The information is retained only as long as necessary, and securely destroyed in accordance with legislation, policies, guidelines and procedures.
Ensuring Accuracy of Personal Health Information
Hôtel-Dieu Grace Healthcare will make every effort to ensure the information we hold is accurate, complete and up-to-date. Patients have the right to challenge the accuracy of the information.
Ensuring Safeguards for Personal Information
Hôtel-Dieu Grace Healthcare applies security safeguards appropriate to the sensitivity of personal health information to aim to protect it against loss, theft, unauthorized access, disclosure, copying, use, or modification, regardless of its format. Protection may include physical measures (i.e. locked filing cabinets and restricted access), organizational measures (limiting access on a "need-to-know" basis), and technological measures (use of passwords, encryption and audits). New staff and affiliates are required to complete privacy and confidentiality education and sign a confidentiality agreement as a condition of employment or affiliation. Contracted agents are bound to privacy and confidentiality as a condition of the contract.
Openness About Personal Information Policies and Practices
Hôtel-Dieu Grace Healthcare makes information about their privacy policies and practices available by means of posted notices and brochures at registration points and other public areas as well as on the organization’s Internet site. Information provided includes:
- contact information for Hôtel-Dieu Grace Healthcare’s Chief Privacy Officer and/or delegate, to which complaints or inquiries can be forwarded;
- the process for a patient to access his/her personal health information held by Hôtel-Dieu Grace Healthcare;
- a description of the type of personal health information held by Hôtel-Dieu Grace Healthcare, including a general explanation of its use, and common examples of how the information may be shared.
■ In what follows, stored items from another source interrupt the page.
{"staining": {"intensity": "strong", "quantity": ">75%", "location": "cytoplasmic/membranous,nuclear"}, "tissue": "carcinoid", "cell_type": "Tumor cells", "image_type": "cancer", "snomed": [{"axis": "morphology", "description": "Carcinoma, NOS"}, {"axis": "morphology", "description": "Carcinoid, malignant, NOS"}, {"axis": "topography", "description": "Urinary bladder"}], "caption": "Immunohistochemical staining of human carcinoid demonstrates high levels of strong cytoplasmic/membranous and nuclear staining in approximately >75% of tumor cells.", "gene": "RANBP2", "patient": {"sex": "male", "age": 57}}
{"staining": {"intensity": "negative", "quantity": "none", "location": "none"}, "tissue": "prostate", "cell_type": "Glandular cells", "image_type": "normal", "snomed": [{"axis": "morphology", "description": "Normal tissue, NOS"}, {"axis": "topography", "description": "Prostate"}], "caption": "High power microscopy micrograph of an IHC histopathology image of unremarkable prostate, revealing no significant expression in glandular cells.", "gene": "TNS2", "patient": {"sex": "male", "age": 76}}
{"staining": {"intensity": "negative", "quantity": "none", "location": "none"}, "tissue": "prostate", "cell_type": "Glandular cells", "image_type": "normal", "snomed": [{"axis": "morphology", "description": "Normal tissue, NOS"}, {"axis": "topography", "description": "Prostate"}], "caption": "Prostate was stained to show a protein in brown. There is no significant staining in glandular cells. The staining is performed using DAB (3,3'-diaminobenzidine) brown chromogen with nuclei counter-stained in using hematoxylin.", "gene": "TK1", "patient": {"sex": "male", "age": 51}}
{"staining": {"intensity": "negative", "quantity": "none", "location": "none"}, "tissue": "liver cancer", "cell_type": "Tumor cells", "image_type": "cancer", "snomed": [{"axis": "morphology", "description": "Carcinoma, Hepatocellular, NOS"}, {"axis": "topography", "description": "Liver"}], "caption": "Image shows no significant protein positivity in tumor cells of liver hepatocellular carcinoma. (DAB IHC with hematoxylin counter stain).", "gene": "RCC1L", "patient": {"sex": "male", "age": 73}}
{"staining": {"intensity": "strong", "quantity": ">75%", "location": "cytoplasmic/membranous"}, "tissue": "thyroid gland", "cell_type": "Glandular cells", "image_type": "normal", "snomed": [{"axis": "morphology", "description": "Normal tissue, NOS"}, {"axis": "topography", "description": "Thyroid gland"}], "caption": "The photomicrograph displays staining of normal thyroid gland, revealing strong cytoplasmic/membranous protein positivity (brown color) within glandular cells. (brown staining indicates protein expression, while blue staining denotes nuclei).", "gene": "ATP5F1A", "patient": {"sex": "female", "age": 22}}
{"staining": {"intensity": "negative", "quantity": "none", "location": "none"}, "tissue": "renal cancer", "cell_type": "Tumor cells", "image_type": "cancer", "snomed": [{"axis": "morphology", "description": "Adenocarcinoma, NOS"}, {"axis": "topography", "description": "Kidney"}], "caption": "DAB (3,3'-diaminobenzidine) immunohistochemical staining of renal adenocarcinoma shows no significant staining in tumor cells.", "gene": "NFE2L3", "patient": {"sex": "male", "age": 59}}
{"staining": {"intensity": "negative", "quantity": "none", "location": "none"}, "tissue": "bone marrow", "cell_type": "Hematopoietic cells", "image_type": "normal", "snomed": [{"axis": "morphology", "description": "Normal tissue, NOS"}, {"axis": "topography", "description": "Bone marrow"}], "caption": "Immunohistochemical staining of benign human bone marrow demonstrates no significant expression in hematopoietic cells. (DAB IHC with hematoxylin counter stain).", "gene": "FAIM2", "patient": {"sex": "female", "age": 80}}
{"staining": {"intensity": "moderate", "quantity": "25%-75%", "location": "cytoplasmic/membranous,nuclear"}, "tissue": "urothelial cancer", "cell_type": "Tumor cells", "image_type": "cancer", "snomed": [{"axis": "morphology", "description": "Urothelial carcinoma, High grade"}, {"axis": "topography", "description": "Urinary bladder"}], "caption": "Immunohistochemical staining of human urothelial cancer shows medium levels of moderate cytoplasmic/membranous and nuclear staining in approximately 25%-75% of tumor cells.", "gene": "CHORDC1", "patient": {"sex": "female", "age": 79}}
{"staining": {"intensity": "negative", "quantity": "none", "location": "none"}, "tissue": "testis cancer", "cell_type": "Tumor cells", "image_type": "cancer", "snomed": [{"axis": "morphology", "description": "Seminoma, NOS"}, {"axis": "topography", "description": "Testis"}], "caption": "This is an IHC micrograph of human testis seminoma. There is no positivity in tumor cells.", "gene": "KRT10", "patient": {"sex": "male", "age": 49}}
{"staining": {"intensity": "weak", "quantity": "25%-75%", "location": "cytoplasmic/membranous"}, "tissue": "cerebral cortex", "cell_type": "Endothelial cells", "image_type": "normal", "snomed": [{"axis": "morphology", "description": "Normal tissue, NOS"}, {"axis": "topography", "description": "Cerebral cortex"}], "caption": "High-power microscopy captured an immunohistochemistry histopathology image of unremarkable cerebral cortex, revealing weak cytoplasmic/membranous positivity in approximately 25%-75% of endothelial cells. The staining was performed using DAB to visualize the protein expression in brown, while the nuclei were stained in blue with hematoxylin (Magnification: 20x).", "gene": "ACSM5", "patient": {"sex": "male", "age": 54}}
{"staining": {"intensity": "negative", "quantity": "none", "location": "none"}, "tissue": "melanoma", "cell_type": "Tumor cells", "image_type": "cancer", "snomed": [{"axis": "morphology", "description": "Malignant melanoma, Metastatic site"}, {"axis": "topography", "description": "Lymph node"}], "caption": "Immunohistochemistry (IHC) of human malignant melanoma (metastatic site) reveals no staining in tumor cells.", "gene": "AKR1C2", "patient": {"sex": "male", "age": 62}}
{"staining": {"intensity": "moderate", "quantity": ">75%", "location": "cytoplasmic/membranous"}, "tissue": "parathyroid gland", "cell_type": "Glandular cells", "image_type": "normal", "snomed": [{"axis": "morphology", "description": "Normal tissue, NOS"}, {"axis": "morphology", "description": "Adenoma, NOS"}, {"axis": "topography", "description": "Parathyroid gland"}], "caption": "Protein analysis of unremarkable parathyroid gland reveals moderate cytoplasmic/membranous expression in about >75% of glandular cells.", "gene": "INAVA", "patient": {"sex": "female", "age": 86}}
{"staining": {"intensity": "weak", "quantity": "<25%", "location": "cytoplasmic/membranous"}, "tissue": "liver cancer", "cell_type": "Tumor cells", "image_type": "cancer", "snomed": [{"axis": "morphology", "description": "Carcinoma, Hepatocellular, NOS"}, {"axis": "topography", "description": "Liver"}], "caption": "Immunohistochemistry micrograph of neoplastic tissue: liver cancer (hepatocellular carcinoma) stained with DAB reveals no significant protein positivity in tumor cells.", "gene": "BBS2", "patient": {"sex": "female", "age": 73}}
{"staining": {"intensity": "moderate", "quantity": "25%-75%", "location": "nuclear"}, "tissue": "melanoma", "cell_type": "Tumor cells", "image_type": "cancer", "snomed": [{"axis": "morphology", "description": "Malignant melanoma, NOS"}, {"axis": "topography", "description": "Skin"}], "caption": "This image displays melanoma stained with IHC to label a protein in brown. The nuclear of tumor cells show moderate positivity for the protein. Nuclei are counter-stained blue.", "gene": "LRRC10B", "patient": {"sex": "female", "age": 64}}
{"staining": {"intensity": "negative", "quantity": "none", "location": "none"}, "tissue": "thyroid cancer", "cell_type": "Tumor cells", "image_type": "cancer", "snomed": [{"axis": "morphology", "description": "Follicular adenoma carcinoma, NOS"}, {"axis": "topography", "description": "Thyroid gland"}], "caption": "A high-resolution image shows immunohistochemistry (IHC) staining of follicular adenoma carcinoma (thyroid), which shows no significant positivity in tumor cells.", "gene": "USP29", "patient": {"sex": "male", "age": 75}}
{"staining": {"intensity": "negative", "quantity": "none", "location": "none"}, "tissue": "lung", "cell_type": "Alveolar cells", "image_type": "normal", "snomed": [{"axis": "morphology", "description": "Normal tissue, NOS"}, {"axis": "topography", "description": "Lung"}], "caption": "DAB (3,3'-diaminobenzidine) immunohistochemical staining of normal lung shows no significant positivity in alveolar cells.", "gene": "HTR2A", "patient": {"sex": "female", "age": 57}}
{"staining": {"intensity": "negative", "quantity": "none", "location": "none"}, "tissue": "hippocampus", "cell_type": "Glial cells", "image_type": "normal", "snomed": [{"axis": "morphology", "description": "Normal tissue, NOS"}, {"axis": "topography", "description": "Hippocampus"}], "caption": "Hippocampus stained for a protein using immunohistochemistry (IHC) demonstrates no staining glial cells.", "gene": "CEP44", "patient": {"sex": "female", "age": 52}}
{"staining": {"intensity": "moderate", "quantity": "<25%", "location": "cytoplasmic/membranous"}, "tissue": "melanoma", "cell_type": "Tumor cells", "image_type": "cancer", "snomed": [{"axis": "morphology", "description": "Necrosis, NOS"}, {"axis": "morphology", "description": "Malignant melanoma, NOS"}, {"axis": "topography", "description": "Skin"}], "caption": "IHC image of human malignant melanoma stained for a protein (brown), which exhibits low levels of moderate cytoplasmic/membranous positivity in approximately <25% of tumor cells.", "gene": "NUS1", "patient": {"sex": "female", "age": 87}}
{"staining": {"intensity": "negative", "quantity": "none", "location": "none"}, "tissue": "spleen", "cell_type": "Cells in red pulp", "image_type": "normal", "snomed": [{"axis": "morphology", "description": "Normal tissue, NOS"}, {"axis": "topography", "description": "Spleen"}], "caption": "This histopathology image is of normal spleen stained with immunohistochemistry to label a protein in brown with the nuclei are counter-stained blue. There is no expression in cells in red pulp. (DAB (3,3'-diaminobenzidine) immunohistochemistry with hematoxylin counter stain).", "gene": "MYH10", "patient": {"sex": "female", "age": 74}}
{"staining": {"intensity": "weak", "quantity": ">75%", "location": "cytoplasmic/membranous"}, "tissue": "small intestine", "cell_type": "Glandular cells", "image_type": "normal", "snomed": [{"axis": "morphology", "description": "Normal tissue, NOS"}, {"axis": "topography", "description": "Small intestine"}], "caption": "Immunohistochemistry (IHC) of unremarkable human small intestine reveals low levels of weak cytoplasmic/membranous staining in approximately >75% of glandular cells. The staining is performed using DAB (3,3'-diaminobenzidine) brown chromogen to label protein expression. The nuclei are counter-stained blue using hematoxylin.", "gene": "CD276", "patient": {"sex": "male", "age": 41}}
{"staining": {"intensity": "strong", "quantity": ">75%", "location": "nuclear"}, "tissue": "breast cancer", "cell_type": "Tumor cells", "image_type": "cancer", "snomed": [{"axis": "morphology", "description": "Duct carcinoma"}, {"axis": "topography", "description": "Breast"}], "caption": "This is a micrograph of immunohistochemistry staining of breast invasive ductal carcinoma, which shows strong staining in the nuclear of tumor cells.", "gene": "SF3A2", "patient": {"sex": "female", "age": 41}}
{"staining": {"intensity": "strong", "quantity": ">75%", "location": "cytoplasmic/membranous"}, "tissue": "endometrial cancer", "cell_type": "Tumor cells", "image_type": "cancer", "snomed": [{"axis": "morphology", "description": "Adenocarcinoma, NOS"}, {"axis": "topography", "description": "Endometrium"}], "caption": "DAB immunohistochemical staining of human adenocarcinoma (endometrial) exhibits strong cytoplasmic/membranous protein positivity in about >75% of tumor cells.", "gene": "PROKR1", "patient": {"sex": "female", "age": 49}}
Individual Access to Own Personal Information
Upon request, within a reasonable time and at a reasonable cost, an individual will be informed of the existence of his or her personal information and will be given access to it. They can challenge its accuracy and completeness and have it amended as appropriate.
Exceptions to providing access will be limited and specific. This may include information that is prohibitively costly to provide, refers to other individuals, cannot be disclosed for legal, security or proprietary reasons, and/or is subject to solicitor-client or litigation privilege.
An individual must provide sufficient information to permit Hôtel-Dieu Grace Healthcare to identify the existence of personal health information, including details of third-party recipients.
Challenging Compliance with the Organization’s Privacy Policies and Practices
An individual will be able to challenge Hôtel-Dieu Grace Healthcare’s compliance with the organization’s policies and privacy law to the Chief Executive Officer and/or Privacy Office delegates. Hôtel-Dieu Grace Healthcare has procedures in place to receive and respond to complaints or inquiries about their policies and practices relating to the handling of personal health information. Hôtel-Dieu Grace Healthcare will investigate all complaints. If a complaint is justified, Hôtel-Dieu Grace Healthcare will take appropriate measures, including, if necessary, amending their policies and practices.